When an agent is dropped onto the canvas, it creates a "cell" in the workflow #options, and then the workflow automatically saves (PUT /api/v1/projects/:id/workflows/:id) . Any time that the workflow is saved, it is evaluated as to whether its valid or not, using the AutomationBuilder. The return value from the API is :ok if its able to save, and the meta shows the errors, the error count, and the agent count of the workflow.
All agents on the canvas correspond to a "cell".
The other cell type, is a link. When 2 agents are linked together, the link between them is also a cell. This cell can have an event group (group_id) on it, or not. Anytime two agents are linked together, this causes the system to save as well.
A listing inside a workflow#options looks typically like this:
The field configuration from the agent is in the "config" part of this cell. it contains a "segment_id" which corresponds to a segment id in the project. This segment will emit events when a new mention matches the segment.

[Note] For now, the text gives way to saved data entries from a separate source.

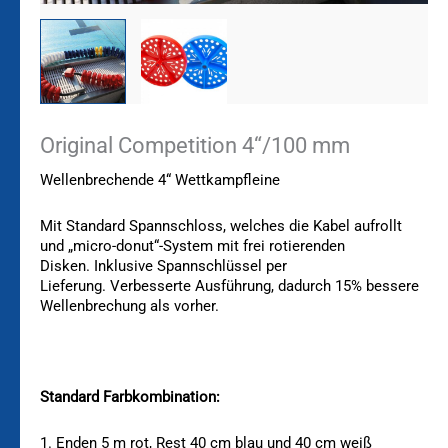
Original Competition 4“/100 mm
Wellenbrechende 4“ Wettkampfleine
Mit Standard Spannschloss, welches die Kabel aufrollt
und „
micro-donut“-System mit frei rotierenden
Disken.
Inklusive Spannschlüssel per
Lieferung.
Verbesserte Ausführung, dadurch
15% bessere
Wellenbrechung als vorher.
Standard Farbkombination:
1. Enden 5 m rot, Rest 40 cm blau und 40 cm weiß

There is a lot of information on the cell that is related to the display of the cell on the canvas. For the purposes of the agent configuration, these should be saved, but ignored. We only care about the "config" part of the setup.
Note that the isValid is not a configuration.. its whether the cell meets the criteria of all of the fields that should be filled out, being filled out.

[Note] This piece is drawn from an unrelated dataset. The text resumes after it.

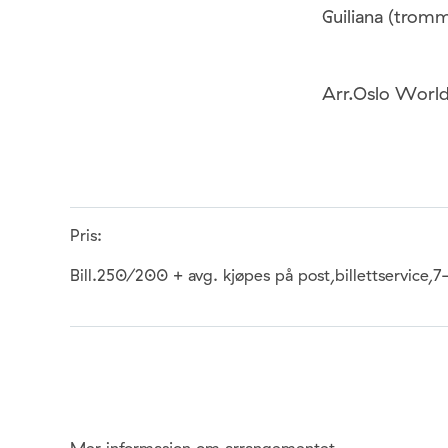
Guiliana (trom
Arr.Oslo World
Pris:
Bill.250/200 + avg. kjøpes på post,billettservice
Mer informasjon om arrangementet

Every time the workflow changes, new version is saved.
Every time a workflow is saved, the updated configuration is checked to determine if it appears to be valid. If so, then it will notify as such. But, it's really only at build time that we know that a workflow is really ready to be launched.
Building a workflow means creating or updating the agents that exist in our system, configuring them, and then enabling them to generate/process events. This is done with the AutomationBuilder.
The AutomationBuilder class takes a workflow as the argument. It extracts the data from the options, and then loops through the cells and figures out if they are existing or not. We identify an agent as existing, by saving the Cell_id into the agent. So this is how we match up. IF a user that is using the UI deletes an agent, then re-adds the same agent type, it will have a different ID, and thus when building the Workflow, the existing agent will be deleted, and a new agent will be created.
Each agent is an ActiveRecord model, and uses validations to determine if its valid to run. If not, it will add its errors to the AutomationBuilder itself as errors, and list its cell_id as the problem, with a description of the issue(s).
You can use the AutomationBuilder to either #check or to build. If you check, then it won't create the agents.. (it will "new" them, but not save them).. or you can build them, and this will create the agents and activate them.
Once a workflow is created, it can be launched by toggling the "start" on the view. This will put the workflow with its state to active. If that is the case, then it should build the workflow and launch it.